Senior Site Reliability Engineer | (Cloud, Kubernetes, Terraform expertise required)
Berkley Hunt have partnered with a global leader in developer data platforms is on a mission to empower innovators by transforming how organisations build and scale modern, AI-powered applications. With a presence across 115+ cloud regions, this team is at the forefront of shaping how data powers the future. This role puts you at the core of their next-generation infrastructure, ensuring that cloud-native systems remain fast, reliable, and resilient at global scale.
Requirements:
Deep expertise in Infrastructure as Code (Terraform preferred).
Advanced experience with Kubernetes and Helm in production environments.
Strong Linux systems administration and troubleshooting skills.
Hands-on experience with GCP and AWS cloud services.
Proficient in scripting and automation with Python or Go.
Strong grasp of observability practices—monitoring, logging, and alerting.
Solid understanding of networking fundamentals and troubleshooting.
Experience working in fast-paced environments with a proactive mindset.
Willingness to participate in a 24/7 on-call rotation.
Responsibilities:
Build and maintain highly scalable, reliable infrastructure using IaC principles.

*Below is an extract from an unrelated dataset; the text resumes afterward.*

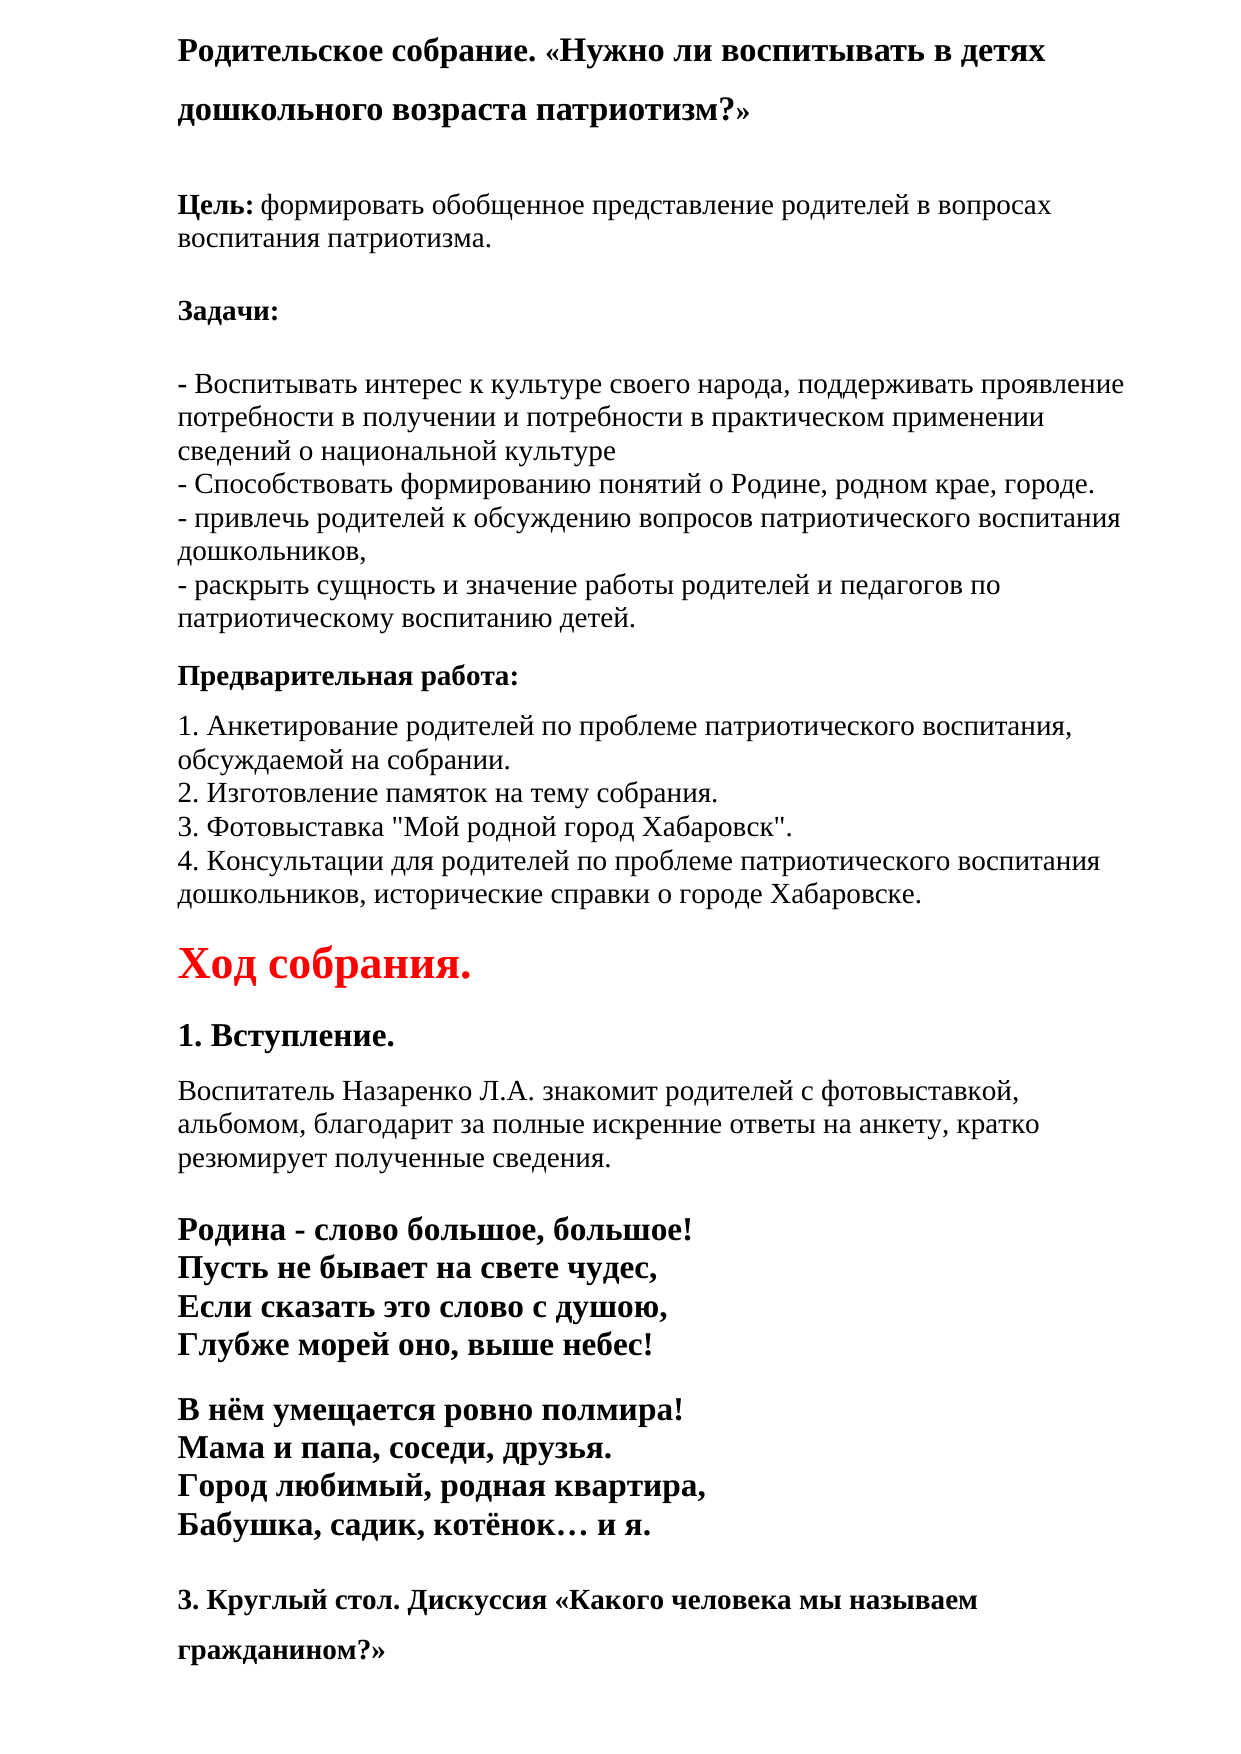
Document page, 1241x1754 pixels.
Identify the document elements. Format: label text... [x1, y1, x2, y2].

text Если сказать это слово с душою, [177, 1286, 1152, 1324]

Manage production-grade Kubernetes clusters and Helm deployments.
Optimize system performance, security, and availability across Linux environments.
Architect and maintain cloud-native solutions on GCP and AWS.
Implement and refine observability pipelines to detect and resolve issues proactively.
Automate operational processes to improve system efficiency and developer velocity.
Support critical incidents and outages with precision and urgency.
Collaborate cross-functionally to ensure platform reliability at scale.